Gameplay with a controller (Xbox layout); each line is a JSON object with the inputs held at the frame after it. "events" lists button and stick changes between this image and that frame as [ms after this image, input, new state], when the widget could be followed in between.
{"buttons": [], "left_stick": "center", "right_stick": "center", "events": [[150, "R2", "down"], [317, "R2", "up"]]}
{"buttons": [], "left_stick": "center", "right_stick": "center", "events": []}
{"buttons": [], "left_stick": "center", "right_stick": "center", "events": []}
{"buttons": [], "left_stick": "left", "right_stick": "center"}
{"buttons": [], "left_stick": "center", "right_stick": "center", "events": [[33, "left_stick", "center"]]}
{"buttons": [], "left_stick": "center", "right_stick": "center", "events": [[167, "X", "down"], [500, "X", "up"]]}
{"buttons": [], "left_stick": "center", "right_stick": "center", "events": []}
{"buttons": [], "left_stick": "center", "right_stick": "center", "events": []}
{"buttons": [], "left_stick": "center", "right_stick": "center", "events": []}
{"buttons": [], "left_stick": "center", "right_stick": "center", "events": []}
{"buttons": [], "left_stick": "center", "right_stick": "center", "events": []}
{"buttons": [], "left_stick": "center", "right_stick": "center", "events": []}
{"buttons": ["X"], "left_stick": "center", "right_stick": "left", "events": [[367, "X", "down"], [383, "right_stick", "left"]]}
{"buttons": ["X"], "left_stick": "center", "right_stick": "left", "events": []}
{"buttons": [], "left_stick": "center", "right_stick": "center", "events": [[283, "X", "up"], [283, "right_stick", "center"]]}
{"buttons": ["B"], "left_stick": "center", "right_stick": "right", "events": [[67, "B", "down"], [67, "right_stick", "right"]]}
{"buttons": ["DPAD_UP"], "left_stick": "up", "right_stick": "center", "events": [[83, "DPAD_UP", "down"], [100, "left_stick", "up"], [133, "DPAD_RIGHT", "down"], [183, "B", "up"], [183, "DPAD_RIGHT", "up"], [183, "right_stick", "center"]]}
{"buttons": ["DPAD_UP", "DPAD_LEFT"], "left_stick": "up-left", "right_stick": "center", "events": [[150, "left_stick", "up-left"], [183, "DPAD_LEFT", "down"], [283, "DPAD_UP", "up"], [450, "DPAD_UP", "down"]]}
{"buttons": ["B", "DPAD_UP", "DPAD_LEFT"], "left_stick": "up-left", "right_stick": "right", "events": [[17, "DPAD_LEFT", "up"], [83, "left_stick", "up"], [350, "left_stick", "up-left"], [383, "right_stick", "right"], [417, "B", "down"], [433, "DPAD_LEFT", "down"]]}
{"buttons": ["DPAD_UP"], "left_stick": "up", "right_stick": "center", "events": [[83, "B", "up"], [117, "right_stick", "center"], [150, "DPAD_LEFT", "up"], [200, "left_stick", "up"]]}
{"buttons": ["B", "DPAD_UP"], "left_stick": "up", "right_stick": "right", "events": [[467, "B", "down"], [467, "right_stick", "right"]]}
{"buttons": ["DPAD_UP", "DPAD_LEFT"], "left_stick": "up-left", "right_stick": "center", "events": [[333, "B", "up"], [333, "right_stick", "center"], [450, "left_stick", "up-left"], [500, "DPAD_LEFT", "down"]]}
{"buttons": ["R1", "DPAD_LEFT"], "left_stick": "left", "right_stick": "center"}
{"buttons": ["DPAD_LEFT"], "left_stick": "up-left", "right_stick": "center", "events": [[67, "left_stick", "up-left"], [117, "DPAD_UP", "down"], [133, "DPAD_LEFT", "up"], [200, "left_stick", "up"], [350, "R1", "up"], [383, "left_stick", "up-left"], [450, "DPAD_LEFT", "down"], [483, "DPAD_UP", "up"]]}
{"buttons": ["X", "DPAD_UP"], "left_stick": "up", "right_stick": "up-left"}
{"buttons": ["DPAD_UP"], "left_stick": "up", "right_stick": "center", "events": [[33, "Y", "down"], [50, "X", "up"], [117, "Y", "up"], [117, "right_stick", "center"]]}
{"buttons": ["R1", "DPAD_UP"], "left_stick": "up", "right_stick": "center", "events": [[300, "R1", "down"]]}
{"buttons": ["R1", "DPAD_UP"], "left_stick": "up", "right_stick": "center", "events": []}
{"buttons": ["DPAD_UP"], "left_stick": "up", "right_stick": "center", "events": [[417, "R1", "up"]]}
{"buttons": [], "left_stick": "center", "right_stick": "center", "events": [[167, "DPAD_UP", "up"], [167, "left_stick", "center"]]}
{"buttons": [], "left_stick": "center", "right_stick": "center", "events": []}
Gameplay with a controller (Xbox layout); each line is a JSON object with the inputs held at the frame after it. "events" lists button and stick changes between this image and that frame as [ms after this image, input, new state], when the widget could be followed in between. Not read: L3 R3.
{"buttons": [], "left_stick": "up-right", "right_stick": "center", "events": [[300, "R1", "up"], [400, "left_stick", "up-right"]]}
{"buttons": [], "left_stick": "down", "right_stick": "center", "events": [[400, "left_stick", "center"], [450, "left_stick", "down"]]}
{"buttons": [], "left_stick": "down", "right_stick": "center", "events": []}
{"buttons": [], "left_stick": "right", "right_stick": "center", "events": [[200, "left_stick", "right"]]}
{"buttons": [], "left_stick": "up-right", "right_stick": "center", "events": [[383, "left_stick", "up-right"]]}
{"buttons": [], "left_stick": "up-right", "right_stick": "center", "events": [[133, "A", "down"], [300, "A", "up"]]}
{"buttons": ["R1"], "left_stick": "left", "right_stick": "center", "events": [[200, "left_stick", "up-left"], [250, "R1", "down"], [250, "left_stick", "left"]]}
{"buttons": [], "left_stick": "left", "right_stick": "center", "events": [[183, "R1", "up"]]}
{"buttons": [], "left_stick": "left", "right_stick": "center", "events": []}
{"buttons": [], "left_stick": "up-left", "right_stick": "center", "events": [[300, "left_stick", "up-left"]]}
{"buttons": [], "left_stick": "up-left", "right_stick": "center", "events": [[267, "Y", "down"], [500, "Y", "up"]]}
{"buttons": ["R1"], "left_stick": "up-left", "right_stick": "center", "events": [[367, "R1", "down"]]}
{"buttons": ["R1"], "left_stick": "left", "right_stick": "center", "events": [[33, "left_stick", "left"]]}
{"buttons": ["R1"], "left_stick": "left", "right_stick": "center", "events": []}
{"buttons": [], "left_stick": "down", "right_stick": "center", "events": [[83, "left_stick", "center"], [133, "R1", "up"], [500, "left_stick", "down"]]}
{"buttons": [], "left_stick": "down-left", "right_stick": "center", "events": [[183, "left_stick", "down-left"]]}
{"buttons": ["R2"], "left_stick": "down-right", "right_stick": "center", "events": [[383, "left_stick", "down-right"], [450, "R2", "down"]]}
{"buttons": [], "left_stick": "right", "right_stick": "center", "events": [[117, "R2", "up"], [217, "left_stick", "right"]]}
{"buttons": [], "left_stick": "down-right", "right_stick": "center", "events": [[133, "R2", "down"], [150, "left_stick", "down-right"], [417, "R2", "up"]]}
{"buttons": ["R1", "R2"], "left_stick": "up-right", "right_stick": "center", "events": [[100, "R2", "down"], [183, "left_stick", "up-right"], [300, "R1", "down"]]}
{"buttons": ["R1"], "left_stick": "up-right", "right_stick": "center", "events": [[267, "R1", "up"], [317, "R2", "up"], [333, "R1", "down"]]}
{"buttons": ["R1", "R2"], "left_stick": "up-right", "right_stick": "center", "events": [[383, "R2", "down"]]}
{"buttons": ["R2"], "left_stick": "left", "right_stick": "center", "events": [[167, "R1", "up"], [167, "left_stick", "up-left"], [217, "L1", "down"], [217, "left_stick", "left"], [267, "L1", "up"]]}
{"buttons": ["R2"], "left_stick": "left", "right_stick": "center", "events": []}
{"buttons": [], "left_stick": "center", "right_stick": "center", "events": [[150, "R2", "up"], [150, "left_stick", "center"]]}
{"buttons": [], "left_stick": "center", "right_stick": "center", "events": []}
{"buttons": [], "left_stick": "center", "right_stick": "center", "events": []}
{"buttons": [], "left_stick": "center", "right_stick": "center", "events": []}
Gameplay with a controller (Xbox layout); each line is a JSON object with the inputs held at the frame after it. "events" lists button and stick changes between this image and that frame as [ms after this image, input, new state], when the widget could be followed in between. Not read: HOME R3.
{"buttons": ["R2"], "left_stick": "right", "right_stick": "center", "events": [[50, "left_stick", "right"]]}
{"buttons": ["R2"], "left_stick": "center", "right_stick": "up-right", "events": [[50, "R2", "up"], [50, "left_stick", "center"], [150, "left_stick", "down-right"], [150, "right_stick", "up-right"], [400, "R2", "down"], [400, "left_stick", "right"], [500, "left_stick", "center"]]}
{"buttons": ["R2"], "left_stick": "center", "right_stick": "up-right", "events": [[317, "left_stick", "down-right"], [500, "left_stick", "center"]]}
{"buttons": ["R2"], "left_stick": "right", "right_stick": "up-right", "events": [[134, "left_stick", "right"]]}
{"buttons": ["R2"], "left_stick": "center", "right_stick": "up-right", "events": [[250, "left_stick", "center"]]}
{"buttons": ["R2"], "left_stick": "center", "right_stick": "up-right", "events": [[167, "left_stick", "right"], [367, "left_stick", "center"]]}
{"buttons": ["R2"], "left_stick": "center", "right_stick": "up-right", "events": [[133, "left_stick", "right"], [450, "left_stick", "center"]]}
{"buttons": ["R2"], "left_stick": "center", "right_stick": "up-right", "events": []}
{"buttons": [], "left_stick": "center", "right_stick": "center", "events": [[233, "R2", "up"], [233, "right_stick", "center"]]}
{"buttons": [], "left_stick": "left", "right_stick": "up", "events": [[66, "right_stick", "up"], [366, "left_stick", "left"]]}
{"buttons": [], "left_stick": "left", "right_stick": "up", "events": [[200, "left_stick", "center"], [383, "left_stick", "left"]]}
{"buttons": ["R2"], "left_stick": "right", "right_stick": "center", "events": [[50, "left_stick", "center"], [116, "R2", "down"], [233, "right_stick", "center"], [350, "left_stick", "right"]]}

__Your assignment__
The answer must be every line of the entries that includes the word "read".

__Written answer__
Gameplay with a controller (Xbox layout); each line is a JSON object with the inputs held at the frame after it. "events" lists button and stick changes between this image and that frame as [ms after this image, input, new state], when the widget could be followed in between. Not read: L3 R3.
Gameplay with a controller (Xbox layout); each line is a JSON object with the inputs held at the frame after it. "events" lists button and stick changes between this image and that frame as [ms after this image, input, new state], when the widget could be followed in between. Not read: HOME R3.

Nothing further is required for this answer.